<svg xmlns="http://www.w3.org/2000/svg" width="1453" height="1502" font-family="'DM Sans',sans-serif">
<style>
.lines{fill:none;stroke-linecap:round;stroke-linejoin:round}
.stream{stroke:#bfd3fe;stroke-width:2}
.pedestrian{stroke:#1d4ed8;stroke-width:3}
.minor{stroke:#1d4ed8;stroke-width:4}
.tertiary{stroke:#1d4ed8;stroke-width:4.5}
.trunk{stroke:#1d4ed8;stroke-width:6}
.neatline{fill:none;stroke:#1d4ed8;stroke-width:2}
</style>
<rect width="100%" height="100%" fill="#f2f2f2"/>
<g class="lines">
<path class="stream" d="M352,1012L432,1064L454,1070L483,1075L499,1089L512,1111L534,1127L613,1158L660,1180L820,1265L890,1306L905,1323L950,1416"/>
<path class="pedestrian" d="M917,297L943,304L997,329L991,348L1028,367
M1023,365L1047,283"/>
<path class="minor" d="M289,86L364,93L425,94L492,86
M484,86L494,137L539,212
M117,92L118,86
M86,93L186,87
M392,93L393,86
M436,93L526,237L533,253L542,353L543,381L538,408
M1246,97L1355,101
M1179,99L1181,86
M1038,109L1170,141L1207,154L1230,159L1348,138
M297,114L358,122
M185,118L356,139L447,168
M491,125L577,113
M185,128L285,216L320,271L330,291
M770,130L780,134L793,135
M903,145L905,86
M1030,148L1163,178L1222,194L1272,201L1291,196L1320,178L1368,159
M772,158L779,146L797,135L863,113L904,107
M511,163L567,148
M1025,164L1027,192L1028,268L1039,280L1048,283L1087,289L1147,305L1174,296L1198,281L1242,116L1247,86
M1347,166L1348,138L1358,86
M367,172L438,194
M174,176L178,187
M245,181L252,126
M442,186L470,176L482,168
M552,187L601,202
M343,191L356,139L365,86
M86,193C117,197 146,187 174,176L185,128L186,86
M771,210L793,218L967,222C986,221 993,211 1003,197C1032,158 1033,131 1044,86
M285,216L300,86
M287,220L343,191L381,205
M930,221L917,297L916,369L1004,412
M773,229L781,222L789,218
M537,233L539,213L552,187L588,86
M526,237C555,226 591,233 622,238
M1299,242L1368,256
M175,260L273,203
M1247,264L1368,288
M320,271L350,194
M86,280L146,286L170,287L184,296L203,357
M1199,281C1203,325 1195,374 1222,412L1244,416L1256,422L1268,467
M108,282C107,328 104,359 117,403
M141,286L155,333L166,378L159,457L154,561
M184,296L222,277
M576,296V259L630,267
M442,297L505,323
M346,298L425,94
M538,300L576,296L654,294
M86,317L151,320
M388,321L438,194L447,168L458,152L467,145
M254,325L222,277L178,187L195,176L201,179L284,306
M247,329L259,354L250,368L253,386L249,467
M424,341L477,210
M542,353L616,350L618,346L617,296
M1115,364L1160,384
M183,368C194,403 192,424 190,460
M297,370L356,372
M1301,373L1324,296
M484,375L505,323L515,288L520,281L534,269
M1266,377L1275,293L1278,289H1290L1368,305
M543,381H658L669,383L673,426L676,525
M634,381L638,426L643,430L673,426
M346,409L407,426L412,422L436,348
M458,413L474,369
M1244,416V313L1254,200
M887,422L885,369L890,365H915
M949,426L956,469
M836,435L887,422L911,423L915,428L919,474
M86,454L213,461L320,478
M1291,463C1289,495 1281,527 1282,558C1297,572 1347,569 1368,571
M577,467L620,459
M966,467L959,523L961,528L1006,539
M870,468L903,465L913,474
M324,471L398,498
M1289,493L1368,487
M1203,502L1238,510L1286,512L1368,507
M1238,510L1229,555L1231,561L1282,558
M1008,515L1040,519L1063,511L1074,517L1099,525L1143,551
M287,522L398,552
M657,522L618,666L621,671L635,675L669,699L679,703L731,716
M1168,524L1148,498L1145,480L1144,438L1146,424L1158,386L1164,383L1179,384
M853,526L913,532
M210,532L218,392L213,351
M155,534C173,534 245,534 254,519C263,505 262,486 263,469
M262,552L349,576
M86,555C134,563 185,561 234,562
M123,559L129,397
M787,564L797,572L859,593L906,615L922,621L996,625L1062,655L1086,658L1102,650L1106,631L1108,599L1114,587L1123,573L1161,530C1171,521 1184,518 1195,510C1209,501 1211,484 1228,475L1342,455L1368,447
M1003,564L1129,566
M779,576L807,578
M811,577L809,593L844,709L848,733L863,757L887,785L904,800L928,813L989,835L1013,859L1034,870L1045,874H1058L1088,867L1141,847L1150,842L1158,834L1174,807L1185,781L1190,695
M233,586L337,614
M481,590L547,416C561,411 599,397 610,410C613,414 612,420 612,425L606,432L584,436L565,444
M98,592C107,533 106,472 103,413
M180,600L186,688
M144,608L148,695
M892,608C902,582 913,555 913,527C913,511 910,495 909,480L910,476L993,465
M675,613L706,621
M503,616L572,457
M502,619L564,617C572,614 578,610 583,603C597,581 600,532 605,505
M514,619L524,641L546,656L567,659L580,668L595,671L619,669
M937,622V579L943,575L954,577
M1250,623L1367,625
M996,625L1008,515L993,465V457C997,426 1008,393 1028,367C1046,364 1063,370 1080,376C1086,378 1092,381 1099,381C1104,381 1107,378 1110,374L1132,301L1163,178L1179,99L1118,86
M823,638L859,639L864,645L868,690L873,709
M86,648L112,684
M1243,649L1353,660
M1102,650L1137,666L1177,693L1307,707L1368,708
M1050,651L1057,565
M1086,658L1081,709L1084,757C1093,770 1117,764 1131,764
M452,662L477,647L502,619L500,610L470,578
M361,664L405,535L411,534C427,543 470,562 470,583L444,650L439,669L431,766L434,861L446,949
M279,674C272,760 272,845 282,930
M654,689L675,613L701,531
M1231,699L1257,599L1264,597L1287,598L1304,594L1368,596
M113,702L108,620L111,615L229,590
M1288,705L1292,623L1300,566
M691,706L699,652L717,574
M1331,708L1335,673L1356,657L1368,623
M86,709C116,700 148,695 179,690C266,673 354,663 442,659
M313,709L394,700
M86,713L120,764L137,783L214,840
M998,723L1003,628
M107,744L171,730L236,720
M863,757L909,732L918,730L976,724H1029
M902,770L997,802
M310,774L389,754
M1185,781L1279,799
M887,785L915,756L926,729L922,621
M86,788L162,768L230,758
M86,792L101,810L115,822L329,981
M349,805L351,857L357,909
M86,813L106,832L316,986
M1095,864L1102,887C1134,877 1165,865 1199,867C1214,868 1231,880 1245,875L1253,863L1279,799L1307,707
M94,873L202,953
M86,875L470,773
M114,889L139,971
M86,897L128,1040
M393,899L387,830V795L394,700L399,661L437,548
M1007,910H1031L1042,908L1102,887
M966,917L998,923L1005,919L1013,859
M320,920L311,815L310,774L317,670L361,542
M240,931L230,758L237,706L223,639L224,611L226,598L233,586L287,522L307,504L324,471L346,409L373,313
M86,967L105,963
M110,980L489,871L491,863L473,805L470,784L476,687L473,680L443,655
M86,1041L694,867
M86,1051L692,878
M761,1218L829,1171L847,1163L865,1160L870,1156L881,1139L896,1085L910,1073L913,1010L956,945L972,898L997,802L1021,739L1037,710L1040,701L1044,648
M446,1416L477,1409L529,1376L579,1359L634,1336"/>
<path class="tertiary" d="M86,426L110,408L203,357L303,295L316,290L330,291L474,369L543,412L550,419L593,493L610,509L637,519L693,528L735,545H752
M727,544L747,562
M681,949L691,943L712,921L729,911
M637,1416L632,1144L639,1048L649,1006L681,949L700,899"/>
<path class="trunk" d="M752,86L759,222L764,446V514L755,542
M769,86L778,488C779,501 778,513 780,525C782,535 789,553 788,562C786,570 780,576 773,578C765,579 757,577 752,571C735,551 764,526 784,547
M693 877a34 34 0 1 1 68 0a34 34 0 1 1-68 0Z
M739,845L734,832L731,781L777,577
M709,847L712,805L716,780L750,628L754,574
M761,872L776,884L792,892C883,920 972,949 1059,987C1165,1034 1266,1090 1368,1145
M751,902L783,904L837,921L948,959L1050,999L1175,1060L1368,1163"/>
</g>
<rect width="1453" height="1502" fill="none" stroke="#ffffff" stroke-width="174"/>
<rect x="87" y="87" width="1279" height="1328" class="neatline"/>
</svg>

__WHAT THE TASK REQUIRES__
Your answer must consist of every line in the listing that contains "lines".

__WRITTEN SOLUTION__
.lines{fill:none;stroke-linecap:round;stroke-linejoin:round}
<g class="lines">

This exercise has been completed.